# Backpropagation


### Basic neuron formulas
$$ E = { 1 \over 2 } \sum_{i=1} (y_i - a_i)^2 $$
$$ a_i^L = \sigma(z_i^L) $$
$$ z_i^L = \sum_{j=1}^K ( w_{i,j} * a_j^{L-1} + b_i^L ) $$

where:
- $ L $ - current layer index
- $ (L-1) $ - previous layer index
- $ E $ - error function
- $ a_i $ - activation function
- $ z_i $ - linear function

### Calculating weight and bias derivatives for the last layer

Using the chain rule, we can calculate the derivatives of the weights and biases for the last layer:
$$ { \partial E \over \partial w_{i,j}^L } = { \partial E \over \partial a_i } { \partial a_i \over \partial z_i } { \partial z_i \over \partial w_{i,j} } $$
$$ { \partial E \over \partial b_i^L } = { \partial E \over \partial a_i } { \partial a_i \over \partial z_i } { \partial z_i \over \partial b_i } $$

where:
- $ { \partial E \over \partial a_i^L } = y_i - a_i^L $
- $ { \partial a_i^L \over \partial z_i^L } $ - depends on the $ \sigma $
- $ { \partial z_i^L \over \partial w_{i,j}^L } = a_j^{L-1} $
- $ { \partial z_i^L \over \partial b_i^L } = 1 $

Example individual weights (assuming 2 output, 3 hidden nodes)
$$ \begin{bmatrix}
{ \partial E \over \partial w_{0,0}^L } &
{ \partial E \over \partial w_{0,1}^L } &
{ \partial E \over \partial w_{0,2}^L } \\
{ \partial E \over \partial w_{1,0}^L } &
{ \partial E \over \partial w_{1,1}^L } &
{ \partial E \over \partial w_{1,2}^L }
\end{bmatrix} =
\begin{bmatrix}
(y_0 - a_0^L) ({ \partial a_0^L \over \partial z_0^L }) a_0^{L-1} &
(y_0 - a_0^L) ({ \partial a_0^L \over \partial z_0^L }) a_1^{L-1} &
(y_0 - a_0^L) ({ \partial a_0^L \over \partial z_0^L }) a_2^{L-1} \\
(y_1 - a_1^L) ({ \partial a_1^L \over \partial z_1^L }) a_0^{L-1} &
(y_1 - a_1^L) ({ \partial a_1^L \over \partial z_1^L }) a_1^{L-1} &
(y_1 - a_1^L) ({ \partial a_1^L \over \partial z_1^L }) a_2^{L-1} 
\end{bmatrix} $$

Concise implementation for bias and weight gradient using outer product:
$$ 
W^L =
\begin{bmatrix}
(y_0 - a_0^L) { \partial a_0^L \over \partial z_0^L } \\
(y_1 - a_1^L) { \partial a_1^L \over \partial z_1^L }
\end{bmatrix} 
\begin{bmatrix}
a_0^{L-1} \\
a_1^{L-1} \\
a_2^{L-1}
\end{bmatrix}^T $$

$$ 
b^L =
\begin{bmatrix}
(y_0 - a_0^L) { \partial a_0^L \over \partial z_0^L } \\
(y_1 - a_1^L) { \partial a_1^L \over \partial z_1^L }
\end{bmatrix} 
$$

In [None]:
# Code example for manually calculating weight gradients for the last layer
import torch

# output layer
output = torch.relu(torch.randn(2)) # 2 output neurons
label = torch.randn(2) # grand truth labels
sigma_derivative = (output > 0).to(torch.float32) # ReLU derivative

# hidden layer
hidden_activation = torch.relu(torch.randn(3)) # 3 hidden neurons

# weight and bias gradients
bias_grad = (output - label) * sigma_derivative
weight_grad = torch.outer(bias_grad, hidden_activation)

== Record set ==
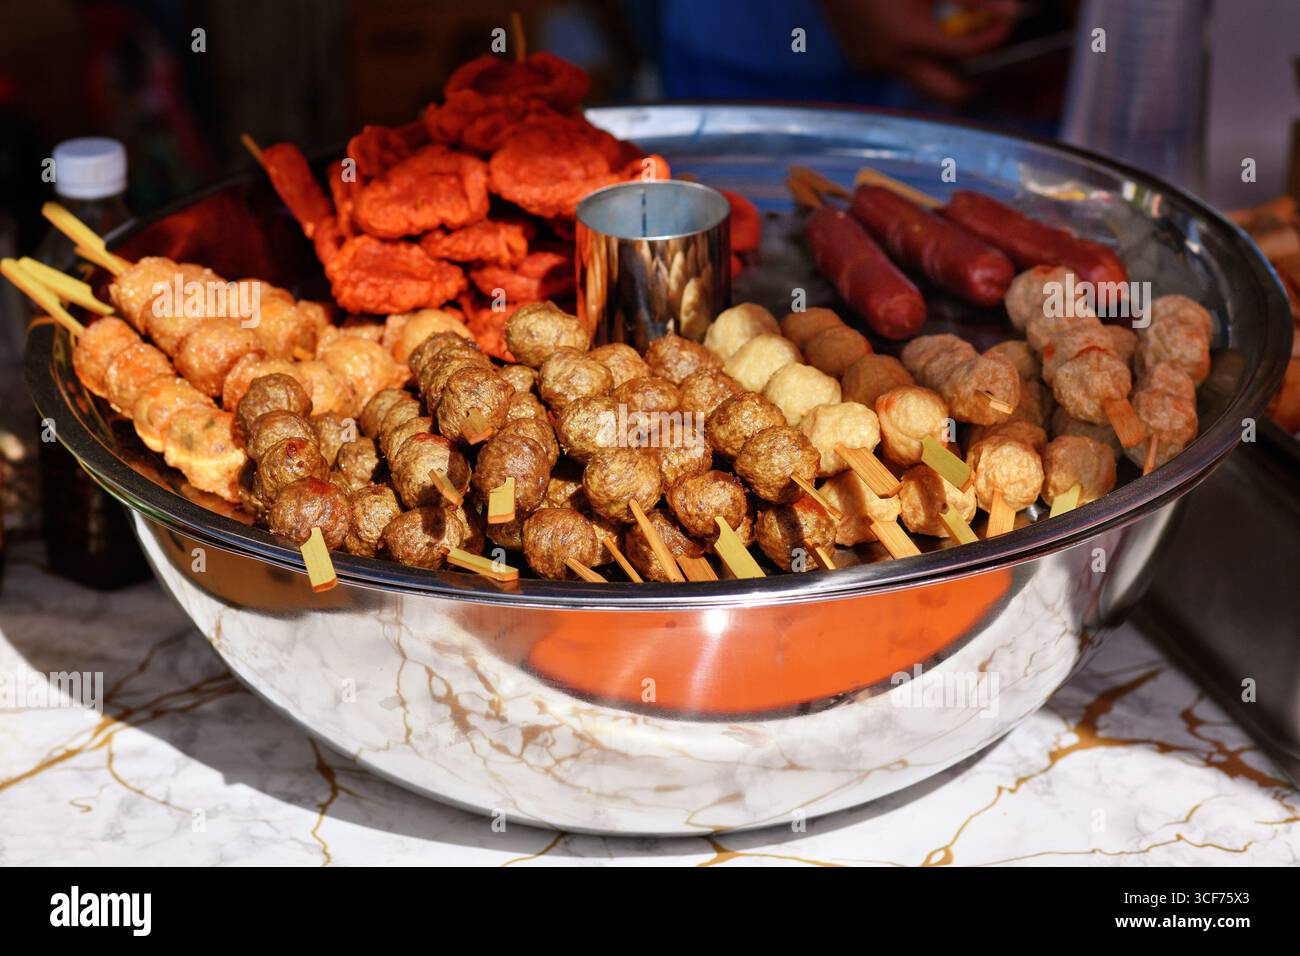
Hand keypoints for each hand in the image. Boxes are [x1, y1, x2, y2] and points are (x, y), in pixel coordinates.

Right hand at [822, 0, 1017, 102]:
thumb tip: (1010, 12)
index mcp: (907, 38)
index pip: (965, 54)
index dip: (992, 40)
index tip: (1005, 26)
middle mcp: (889, 61)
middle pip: (947, 94)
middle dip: (974, 80)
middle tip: (990, 56)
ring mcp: (872, 66)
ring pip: (923, 82)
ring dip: (944, 67)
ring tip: (956, 39)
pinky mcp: (862, 62)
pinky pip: (899, 70)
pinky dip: (916, 58)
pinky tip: (916, 31)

== Exercise aim ==
From the backpropagation text, extract the part that opens with the words containing "### Calculating weight" and closes with "3 hidden nodes)", copying it without changes. Rely only on the backpropagation text when working.

== Output below ==
### Calculating weight and bias derivatives for the last layer

Using the chain rule, we can calculate the derivatives of the weights and biases for the last layer:
$$ { \partial E \over \partial w_{i,j}^L } = { \partial E \over \partial a_i } { \partial a_i \over \partial z_i } { \partial z_i \over \partial w_{i,j} } $$
$$ { \partial E \over \partial b_i^L } = { \partial E \over \partial a_i } { \partial a_i \over \partial z_i } { \partial z_i \over \partial b_i } $$

where:
- $ { \partial E \over \partial a_i^L } = y_i - a_i^L $
- $ { \partial a_i^L \over \partial z_i^L } $ - depends on the $ \sigma $
- $ { \partial z_i^L \over \partial w_{i,j}^L } = a_j^{L-1} $
- $ { \partial z_i^L \over \partial b_i^L } = 1 $

Example individual weights (assuming 2 output, 3 hidden nodes)